[[ RECORDS FOR THE TASK open ]]
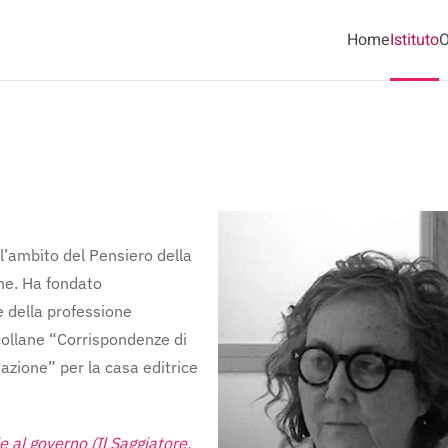
Home
Istituto
O
ll’ambito del Pensiero della
one. Ha fondato
e della professione
 collane “Corrispondenze di
zione” per la casa editrice
e al governo (Il Saggiatore,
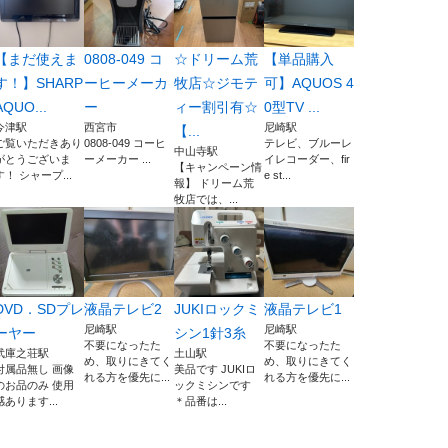
【まだ使えま
0808-049 コ
☆ドリーム荒
【単品購入
す！】SHARP
ーヒーメーカ
牧店☆ジモテ
可】AQUOS 4
AQUO...
ー
ィー割引有☆
0型TV ...
今津駅
西宮市
尼崎駅
【...
ご覧いただきあり
0808-049 コーヒ
テレビ、ブルーレ
中山寺駅
がとうございま
ーメーカー ...
イレコーダー、fir
【キャンペーン情
す！ シャープ...
e st...
報】 ドリーム荒
牧店では、...
DVD．SDプレ
液晶テレビ2
JUKIロックミ
液晶テレビ1
尼崎駅
尼崎駅
ーヤー
シン1針3糸
不要になったた
不要になったた
武庫之荘駅
土山駅
め、取りにきてく
め、取りにきてく
付属品無し 画像
美品です JUKIロ
れる方を優先に...
れる方を優先に...
のお品のみ 使用
ックミシンです
感あります...
＊品番は...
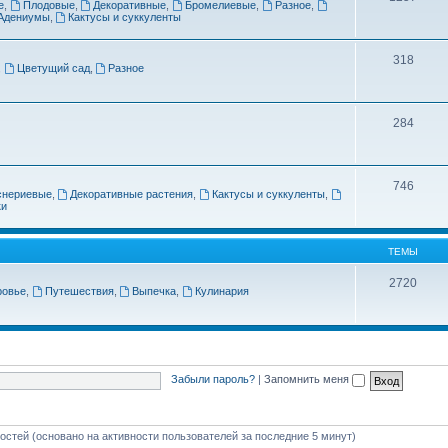
е
,
Плодовые
,
Декоративные
,
Бромелиевые
,
Разное
,
Адениумы
,
Кактусы и суккуленты
318
,
Цветущий сад
,
Разное
284
746
снериевые
,
Декоративные растения
,
Кактусы и суккуленты
,
ки
ТЕМЫ
2720
ровье
,
Путешествия
,
Выпечка
,
Кулинария
Забыли пароль?
|
Запомнить меня
гостей (основано на активности пользователей за последние 5 минут)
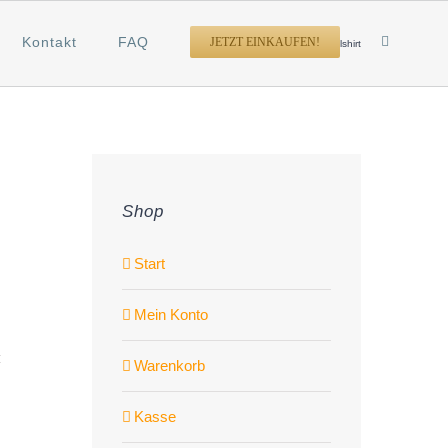
Kontakt
FAQ
JETZT EINKAUFEN!
Startseite
Stillshirt
Shop
Start
Mein Konto
Warenkorb
Kasse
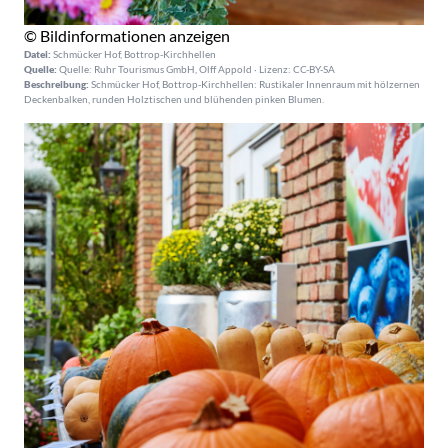
© Bildinformationen anzeigen
Datei:
Schmücker Hof, Bottrop-Kirchhellen
Quelle:
Quelle: Ruhr Tourismus GmbH, Olff Appold · Lizenz: CC-BY-SA
Beschreibung:
Schmücker Hof, Bottrop-Kirchhellen: Rustikaler Innenraum mit hölzernen
Deckenbalken, runden Holztischen und blühenden pinken Blumen.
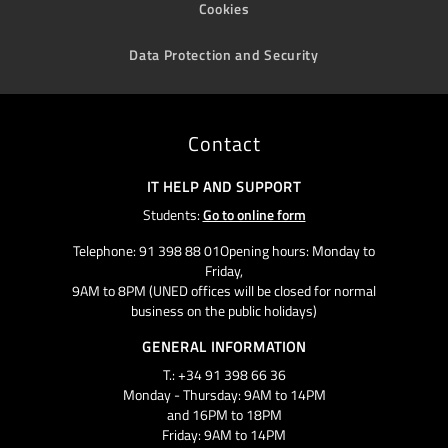
Cookies
Data Protection and Security
Contact
IT HELP AND SUPPORT
Students:
Go to online form
Telephone: 91 398 88 01Opening hours: Monday to
Friday,
9AM to 8PM (UNED offices will be closed for normal
business on the public holidays)
GENERAL INFORMATION
T.: +34 91 398 66 36
Monday - Thursday: 9AM to 14PM
and 16PM to 18PM
Friday: 9AM to 14PM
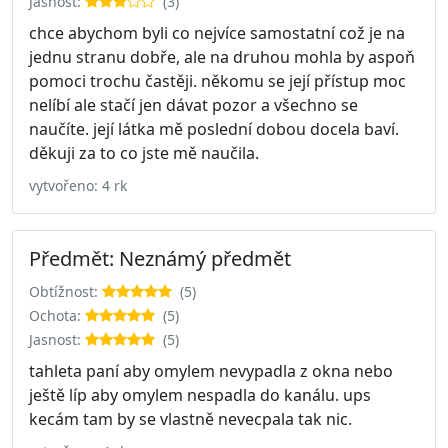
Jasnost:
(3)
chce abychom byli co nejvíce samostatní což je na
jednu stranu dobře, ale na druhou mohla by aspoň
pomoci trochu častěji. někomu se její přístup moc
nelíbí ale stačí jen dávat pozor a všechno se
naučíte. její látka mě poslední dobou docela baví.
děkuji za to co jste mě naučila.
vytvořeno: 4 rk
Předmět: Neznámý předmět
Obtížnost:
(5)
Ochota:
(5)
Jasnost:
(5)
tahleta paní aby omylem nevypadla z okna nebo
ještě líp aby omylem nespadla do kanálu. ups
kecám tam by se vlastně nevecpala tak nic.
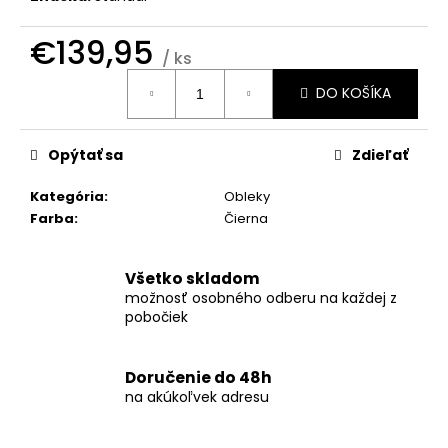
č
a
€139,95
m
/ ks
e
Jednotková
DO KOŠÍKA
cena:
KOŠEĽA
K062-
Opýtať sa
Zdieľať
A06
€44,99
Kategória
:
Obleky
Farba
:
Čierna
Všetko skladom
možnosť osobného odberu na každej z
pobočiek
Doručenie do 48h
na akúkoľvek adresu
[[ RECORDS FOR THE TASK closed ]]
### TASK STATEMENT
Copy the entries from their first line through the line that contains "e al governo", and leave out the pictures.

### WRITTEN ANSWER
Home
Istituto
O
ll’ambito del Pensiero della
one. Ha fondato
e della professione
 collane “Corrispondenze di
zione” per la casa editrice
e al governo (Il Saggiatore,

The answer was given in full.